*REQUIRED ACTION*
Go to the line holding "Este ítem se conecta a un" in the data below and repeat it exactly, then each line after it up to and including the one holding "POLICIERS ET THRILLERS". Omit pictures.

BEGIN PROVIDED INFORMATION

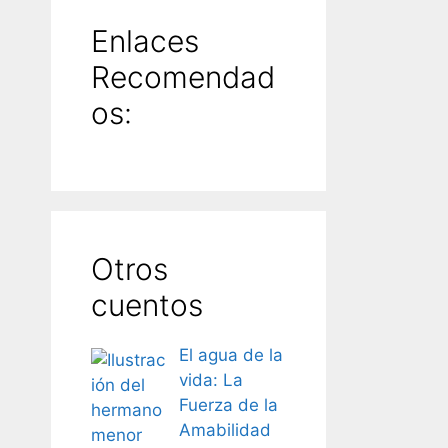
Enlaces
Recomendad
os:
Otros
cuentos
El agua de la
vida: La
Fuerza de la
Amabilidad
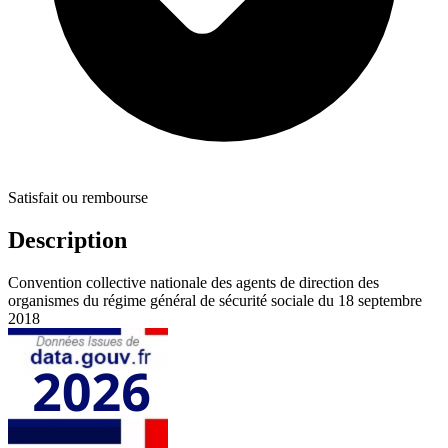
Satisfait ou rembourse
Description
Convention collective nationale des agents de direction des
organismes du régime général de sécurité sociale du 18 septembre
2018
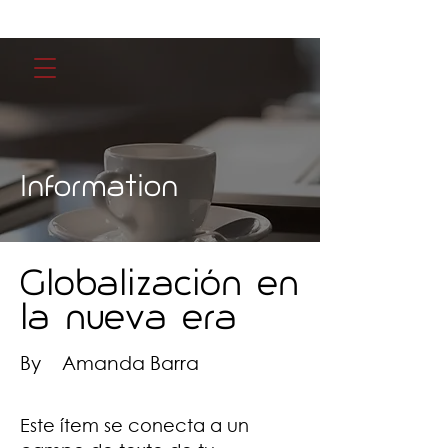
Information
Globalización en
la nueva era
By
Amanda Barra
Este ítem se conecta a un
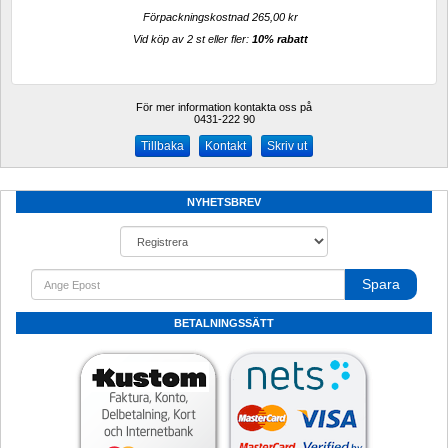
Förpackningskostnad 265,00 kr
Vid köp av 2 st eller fler: 
10% rabatt 
För mer information kontakta oss på
0431-222 90 
Kontakt
Skriv ut
NYHETSBREV
Spara
BETALNINGSSÄTT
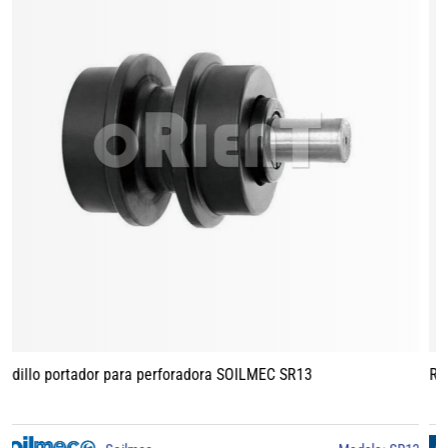
Rodillo portador para perforadora BAUER BG15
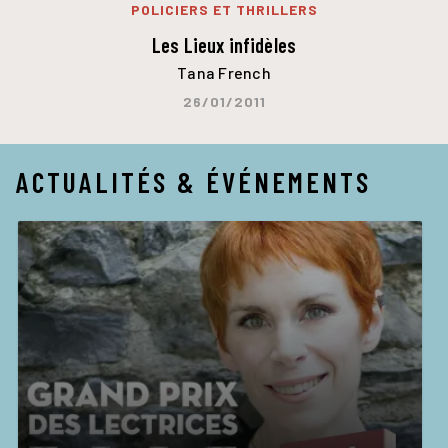
POLICIERS ET THRILLERS
Les Lieux infidèles
Tana French
26/01/2011
ACTUALITÉS & ÉVÉNEMENTS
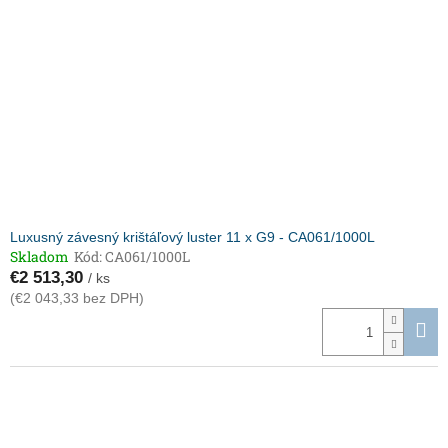
Luxusný závesný krištáľový luster 11 x G9 - CA061/1000L
Skladom
Kód:
CA061/1000L
€2 513,30
/ ks
(€2 043,33 bez DPH)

END PROVIDED INFORMATION

*EXERCISE OUTPUT*
Este ítem se conecta a un
Förpackningskostnad 265,00 kr
Vid köp av 2 st eller fler: 
10% rabatt 
För mer information kontakta oss på
0431-222 90 
Kontakt
Skriv ut
NYHETSBREV
Spara
BETALNINGSSÄTT
Rodillo portador para perforadora BAUER BG15
POLICIERS ET THRILLERS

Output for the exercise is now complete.